Former Speaker of the House Newt Gingrich announces the suspension of his campaign for the Republican presidential nomination as his wife Callista looks on May 2, 2012 in Arlington, Va.

Only Newt Gingrich could turn the rote task of suspending a presidential campaign into riveting theater. Gingrich wrapped up a “truly wild ride” Wednesday the same way he conducted it, delivering an overly long (23 minutes), ragged yet somehow spellbinding speech. It was vintage Newt: bombastic, bewildering, but never boring. 

Bucking pressure from his party to heal the rifts of a bitter primary, Gingrich did not offer a clear endorsement of Mitt Romney, the presumptive Republican nominee. “I’m asked sometimes, is Mitt Romney conservative enough? And my answer is simple: compared to Barack Obama?” Gingrich said. “This is not a choice between Mitt Romney and Ronald Reagan.” In a long list of tepid Romney endorsements, his was the most begrudging, if it was even an endorsement at all.

While Gingrich’s couldn’t bring himself to fully endorse his rival, Romney took the high road. “Newt Gingrich has brought creativity and intellectual vitality to American political life.  During the course of this campaign, Newt demonstrated both eloquence and fearlessness in advancing conservative ideas,” he said in a statement distributed by his campaign. “Although he long ago created an enduring place for himself in American history, I am confident that he will continue to make important contributions to our party and to the life of the nation. Ann and I are proud to call Newt and Callista friends and we look forward to working with them in the months and years ahead as we fight to restore America’s promise.”

As for the nature of that work, Gingrich signaled he would focus on a series of issues that came to the fore during his ragged campaign, including energy independence, American exceptionalism, religious liberty, and private Social Security savings accounts. “I am cheerfully going to take back up the issue of space,” he promised.
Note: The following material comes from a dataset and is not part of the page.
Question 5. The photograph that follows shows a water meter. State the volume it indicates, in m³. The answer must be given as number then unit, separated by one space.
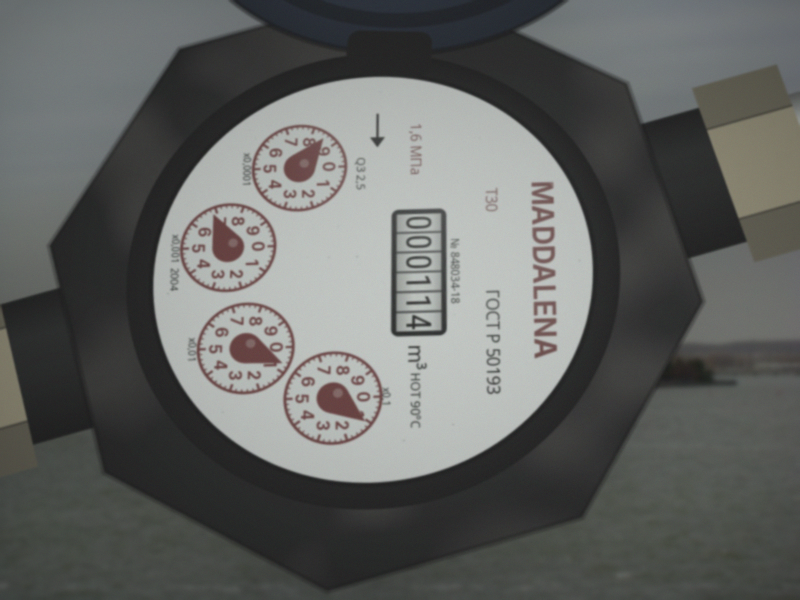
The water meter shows 114.1068 m³
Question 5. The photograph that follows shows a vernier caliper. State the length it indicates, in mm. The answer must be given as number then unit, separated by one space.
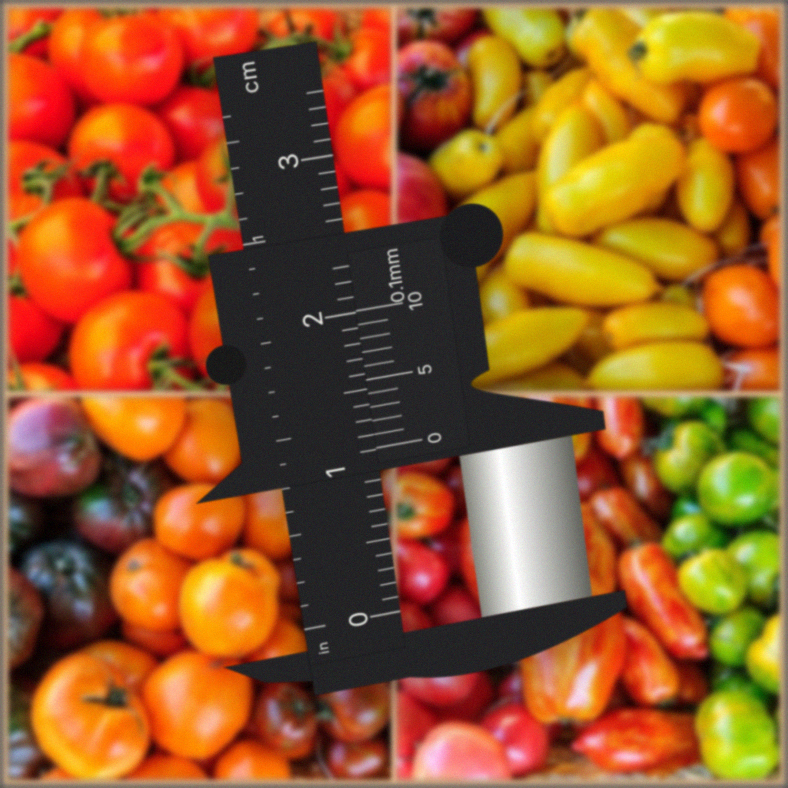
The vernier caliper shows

From reviving his documentary production enterprise to touring the country in service to conservative principles, Gingrich’s post-campaign plans sounded exhausting. “The election is just an interim step, and then you have the next struggle,” he said.

Cable commentators panned Gingrich’s final act. “One of the worst farewells I’ve ever seen,” declared Republican strategist Ed Rollins. But it was quintessential Gingrich, encapsulating the eclectic nature of Gingrich’s interests, both high-minded and low. He careened from unemployment compensation to religious liberty, the Federalist papers to silly digs about Saudi kings. For all his faults, Gingrich remains one of the leading voices the party has, and he left little doubt that he isn’t planning to exit the national stage. “He still has a lot to contribute to the national debate,” says Republican strategist Scott Reed. Certainly Gingrich thinks so.